(Questions on the material)
• 1. In the text on intellectual property, which type is usually considered the most powerful in terms of competitive value?
• 2. Return the intellectual property text from "As real property" up to and including "to a tenant.".

(Text section)
━━━━━━━━

Trade secrets are not truly property per se: these are contractual rights that prohibit a person (usually an employee) from revealing a valuable secret. These often concern the specific details of how a process works best, or what the ingredients are of a particular product (e.g. the "special sauce"), where the owner does not wish the secret to be revealed to the public.

As real property can be transferred and personal property can be sold, rights to intellectual property can usually be assigned (with certain restrictions upon trademarks). Intellectual property can also be licensed to others to use, which is conceptually like leasing a piece of real property to a tenant.

As far as competitive value is concerned, patents are usually considered to be the most powerful of these types. Copyrights, trademarks and trade secrets will not prevent another from competing with the owner of such intellectual property, if that other person or entity chooses to put in enough effort. Similar works to copyrighted works can be created, so long as these are developed independently and without a creative step. A competitor can originate his own distinct trademarks. A competitor can root out the content of a trade secret by independent investigative methods, so long as the obligations of those holding that trade secret are not infringed. Copyrights, trademarks and trade secrets can last for decades, and that is perhaps their principal advantage.

━━━━━━━━

(Data items)
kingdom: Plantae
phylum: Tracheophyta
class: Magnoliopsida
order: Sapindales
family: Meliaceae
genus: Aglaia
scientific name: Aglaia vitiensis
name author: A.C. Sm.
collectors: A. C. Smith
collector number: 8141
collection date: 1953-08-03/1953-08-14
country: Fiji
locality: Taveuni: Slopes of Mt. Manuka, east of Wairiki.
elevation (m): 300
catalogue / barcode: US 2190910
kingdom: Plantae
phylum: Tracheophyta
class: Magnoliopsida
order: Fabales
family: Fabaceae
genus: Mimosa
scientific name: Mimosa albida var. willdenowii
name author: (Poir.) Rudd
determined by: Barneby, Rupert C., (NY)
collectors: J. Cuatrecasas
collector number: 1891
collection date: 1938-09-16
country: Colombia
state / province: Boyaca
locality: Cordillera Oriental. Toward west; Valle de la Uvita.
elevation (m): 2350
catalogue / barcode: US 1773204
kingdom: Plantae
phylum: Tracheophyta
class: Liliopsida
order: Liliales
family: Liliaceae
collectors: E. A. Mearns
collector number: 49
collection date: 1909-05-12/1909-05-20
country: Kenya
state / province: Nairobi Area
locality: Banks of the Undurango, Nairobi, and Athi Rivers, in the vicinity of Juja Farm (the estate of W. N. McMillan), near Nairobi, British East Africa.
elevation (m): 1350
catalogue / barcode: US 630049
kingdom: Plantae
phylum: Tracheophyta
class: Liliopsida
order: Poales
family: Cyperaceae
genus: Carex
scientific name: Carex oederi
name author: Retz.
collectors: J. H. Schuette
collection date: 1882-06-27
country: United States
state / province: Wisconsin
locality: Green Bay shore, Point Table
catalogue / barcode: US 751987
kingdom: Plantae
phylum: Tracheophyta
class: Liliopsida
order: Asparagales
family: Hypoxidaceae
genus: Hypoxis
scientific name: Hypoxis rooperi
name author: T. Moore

━━━━━━━━

(Answers for the exercise)
• 1. Patents

• 2.
As real property can be transferred and personal property can be sold, rights to intellectual property can usually be assigned (with certain restrictions upon trademarks). Intellectual property can also be licensed to others to use, which is conceptually like leasing a piece of real property to a tenant.